I was reminded of that when Robert Mugabe produced his country’s own “purple finger moment” in recent days…
Elections on their own do not a democracy make.
In Iraq, the last of those three polls, in December 2005, cemented in place a very heavily sectarianized party system in the country. And because the US occupiers had previously demolished just about all of Iraq’s institutions of national administration and governance, the elected leaders had no levers through which they could even have hoped to govern their country. People should look at Roland Paris’s important work on post-conflict priorities, in which he concludes that the best approach is “institutionalization before liberalization.” What Bremer and Co did was quite a novel approach: “institution destruction before liberalization.” Almost enough to give the whole project of political (and economic) liberalization a bad name.
Like probably all other Quakers, I am strong adherent of democracy in all forms of decisionmaking. But here’s something worth thinking about: In our own internal governance, we never have votes at all! We decide everything by seeking “the unity of the meeting,” and in the event of differences we simply carry on discussing and deliberating together until we arrive at it. In the event of a lengthy stalemate, the holdouts may choose to “stand aside” and allow a decision they’re uncomfortable with to proceed. (Or they may not.) But our version of democracy is based on the idea that any individual, even if she is only one person in a large gathering, may be the one who has the right idea; and therefore everyone should be fully and respectfully listened to and engaged with.
Maybe in the broader world, that kind of lengthy deliberation is not often possible, and hence voting may– on some basis– be the best way to proceed. Though even then, you want to make very sure you don’t get a “dictatorship of the majority” that rides rough-shod over the concerns and needs of any minority.
In international diplomacy, consensus is nearly always a better way to proceed than through factionalism and voting.
So if voting– and all those purple finger moments– do not, actually, tell us anything particularly useful about whether a country is truly democratic or not, what does democracy actually consist of?
In my view, it rests on two core convictions:
- 1. The conviction that differences of opinion should always be resolved through non-violent and non-coercive means– through deliberation, discussion, and negotiation, rather than through violence or coercion.

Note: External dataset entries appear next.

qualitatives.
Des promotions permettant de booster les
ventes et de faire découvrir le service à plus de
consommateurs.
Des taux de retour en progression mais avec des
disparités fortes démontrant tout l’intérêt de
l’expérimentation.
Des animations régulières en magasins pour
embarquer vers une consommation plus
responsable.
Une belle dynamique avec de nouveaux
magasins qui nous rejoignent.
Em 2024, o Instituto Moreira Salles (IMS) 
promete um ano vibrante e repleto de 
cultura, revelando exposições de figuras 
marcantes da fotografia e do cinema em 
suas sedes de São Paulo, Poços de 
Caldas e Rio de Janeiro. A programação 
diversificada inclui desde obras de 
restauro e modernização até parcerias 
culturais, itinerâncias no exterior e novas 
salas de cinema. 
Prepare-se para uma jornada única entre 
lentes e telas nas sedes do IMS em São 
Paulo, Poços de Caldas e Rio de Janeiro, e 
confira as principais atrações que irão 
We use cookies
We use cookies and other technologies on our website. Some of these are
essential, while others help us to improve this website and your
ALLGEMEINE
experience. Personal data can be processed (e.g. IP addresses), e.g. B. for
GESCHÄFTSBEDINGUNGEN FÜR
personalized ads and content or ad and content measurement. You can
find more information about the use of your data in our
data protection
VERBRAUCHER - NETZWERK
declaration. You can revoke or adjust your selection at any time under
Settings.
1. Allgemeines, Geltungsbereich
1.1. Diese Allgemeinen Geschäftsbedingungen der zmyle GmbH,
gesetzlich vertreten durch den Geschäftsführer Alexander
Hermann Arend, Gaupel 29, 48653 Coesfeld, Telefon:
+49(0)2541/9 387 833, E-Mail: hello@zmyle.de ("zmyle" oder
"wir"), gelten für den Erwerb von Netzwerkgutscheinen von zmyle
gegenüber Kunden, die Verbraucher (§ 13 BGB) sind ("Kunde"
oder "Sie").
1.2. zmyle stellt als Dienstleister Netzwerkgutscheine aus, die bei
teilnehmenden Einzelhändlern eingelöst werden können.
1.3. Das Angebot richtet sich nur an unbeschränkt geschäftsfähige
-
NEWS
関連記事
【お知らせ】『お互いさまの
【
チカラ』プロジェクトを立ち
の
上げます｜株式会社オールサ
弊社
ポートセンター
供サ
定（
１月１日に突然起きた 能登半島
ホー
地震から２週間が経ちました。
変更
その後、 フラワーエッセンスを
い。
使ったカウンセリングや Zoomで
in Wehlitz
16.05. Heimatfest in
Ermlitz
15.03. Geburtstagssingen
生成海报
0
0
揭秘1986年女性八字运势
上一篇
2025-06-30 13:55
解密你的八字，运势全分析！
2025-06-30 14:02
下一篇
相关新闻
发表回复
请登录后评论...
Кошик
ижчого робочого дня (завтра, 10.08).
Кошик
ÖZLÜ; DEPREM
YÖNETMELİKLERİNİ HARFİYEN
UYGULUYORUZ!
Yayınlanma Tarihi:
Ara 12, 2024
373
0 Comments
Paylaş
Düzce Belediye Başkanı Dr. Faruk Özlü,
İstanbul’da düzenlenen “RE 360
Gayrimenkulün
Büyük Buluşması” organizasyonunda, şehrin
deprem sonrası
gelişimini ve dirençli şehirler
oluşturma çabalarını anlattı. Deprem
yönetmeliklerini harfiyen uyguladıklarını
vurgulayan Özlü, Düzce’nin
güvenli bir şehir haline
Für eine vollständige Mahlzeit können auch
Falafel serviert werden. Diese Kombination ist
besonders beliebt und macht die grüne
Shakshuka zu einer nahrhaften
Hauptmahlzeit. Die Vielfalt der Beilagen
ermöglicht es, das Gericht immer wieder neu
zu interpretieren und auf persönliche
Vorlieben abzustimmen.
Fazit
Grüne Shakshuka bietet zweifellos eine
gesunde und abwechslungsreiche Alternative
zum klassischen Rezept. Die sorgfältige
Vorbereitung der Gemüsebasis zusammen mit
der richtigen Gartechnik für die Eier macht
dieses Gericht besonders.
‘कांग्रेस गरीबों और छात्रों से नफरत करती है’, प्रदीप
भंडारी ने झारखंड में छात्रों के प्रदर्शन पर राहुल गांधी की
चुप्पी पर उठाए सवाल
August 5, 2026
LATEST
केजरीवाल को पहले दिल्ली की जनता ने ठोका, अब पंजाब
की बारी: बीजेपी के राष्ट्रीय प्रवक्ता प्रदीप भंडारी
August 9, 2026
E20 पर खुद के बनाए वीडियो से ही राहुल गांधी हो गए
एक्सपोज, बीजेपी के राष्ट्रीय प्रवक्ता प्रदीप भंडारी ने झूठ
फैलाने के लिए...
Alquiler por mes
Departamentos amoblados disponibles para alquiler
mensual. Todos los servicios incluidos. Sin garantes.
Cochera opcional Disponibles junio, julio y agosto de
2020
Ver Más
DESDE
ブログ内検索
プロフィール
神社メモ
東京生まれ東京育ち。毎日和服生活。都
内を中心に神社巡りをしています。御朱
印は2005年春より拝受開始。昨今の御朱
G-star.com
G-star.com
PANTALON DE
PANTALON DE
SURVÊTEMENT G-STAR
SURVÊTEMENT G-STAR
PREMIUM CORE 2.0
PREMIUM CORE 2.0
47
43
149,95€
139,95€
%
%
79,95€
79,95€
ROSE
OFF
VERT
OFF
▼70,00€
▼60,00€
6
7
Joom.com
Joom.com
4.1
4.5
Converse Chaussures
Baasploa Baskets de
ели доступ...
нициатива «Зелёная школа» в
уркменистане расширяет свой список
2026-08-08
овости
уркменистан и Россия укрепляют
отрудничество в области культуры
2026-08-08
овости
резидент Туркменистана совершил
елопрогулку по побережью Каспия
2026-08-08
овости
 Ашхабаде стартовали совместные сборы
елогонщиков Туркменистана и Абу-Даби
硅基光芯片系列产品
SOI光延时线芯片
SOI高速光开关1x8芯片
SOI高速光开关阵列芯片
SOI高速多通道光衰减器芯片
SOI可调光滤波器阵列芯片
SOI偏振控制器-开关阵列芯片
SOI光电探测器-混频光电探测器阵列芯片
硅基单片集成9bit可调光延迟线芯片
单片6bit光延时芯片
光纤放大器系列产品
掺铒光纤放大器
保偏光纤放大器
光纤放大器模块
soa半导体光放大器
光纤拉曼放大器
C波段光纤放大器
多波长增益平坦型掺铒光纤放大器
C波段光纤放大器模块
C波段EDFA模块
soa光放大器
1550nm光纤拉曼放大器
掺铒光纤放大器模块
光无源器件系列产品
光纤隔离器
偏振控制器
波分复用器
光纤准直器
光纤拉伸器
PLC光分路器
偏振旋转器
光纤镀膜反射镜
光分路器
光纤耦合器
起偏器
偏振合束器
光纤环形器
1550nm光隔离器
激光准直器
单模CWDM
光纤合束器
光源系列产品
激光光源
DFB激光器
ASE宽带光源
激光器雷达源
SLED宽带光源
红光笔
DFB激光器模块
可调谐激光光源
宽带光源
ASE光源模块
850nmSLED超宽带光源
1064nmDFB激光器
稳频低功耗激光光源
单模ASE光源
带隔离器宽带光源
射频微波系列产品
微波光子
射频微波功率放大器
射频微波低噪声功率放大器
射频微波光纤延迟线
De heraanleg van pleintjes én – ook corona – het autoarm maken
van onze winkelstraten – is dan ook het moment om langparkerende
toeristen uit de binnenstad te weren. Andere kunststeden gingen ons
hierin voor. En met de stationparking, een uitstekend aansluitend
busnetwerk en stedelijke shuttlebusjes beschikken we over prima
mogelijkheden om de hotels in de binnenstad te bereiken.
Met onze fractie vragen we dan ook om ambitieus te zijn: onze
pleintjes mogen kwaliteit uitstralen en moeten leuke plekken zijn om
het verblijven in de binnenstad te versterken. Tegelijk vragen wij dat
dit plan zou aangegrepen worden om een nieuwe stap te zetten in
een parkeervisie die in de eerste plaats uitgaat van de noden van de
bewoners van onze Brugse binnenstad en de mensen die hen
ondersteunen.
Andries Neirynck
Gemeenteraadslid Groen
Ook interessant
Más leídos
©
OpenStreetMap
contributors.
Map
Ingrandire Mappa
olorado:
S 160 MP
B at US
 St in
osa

Voting may (or may not) be a part of this; but the party that “wins” any particular vote has to remain committed to not using violence or coercion against the “minority”; and
2. A deep conviction in the equal worth of every human person. As Jeremy Bentham put it: “Each one counts for one, and only one.” No-one should belong to any special class that is above the law. The views of even the humblest person in society should be sought out, included, and valued.
If we can promulgate adherence to these two principles in all the communities of which we are a part– including the community of all humankind– then surely our communities will flourish!
But the idea that “democracy” can be exported to other countries through violence and war is quite bizarre. War and invasion demonstrate that it is quite okay to resolve policy differences through violence and coercion.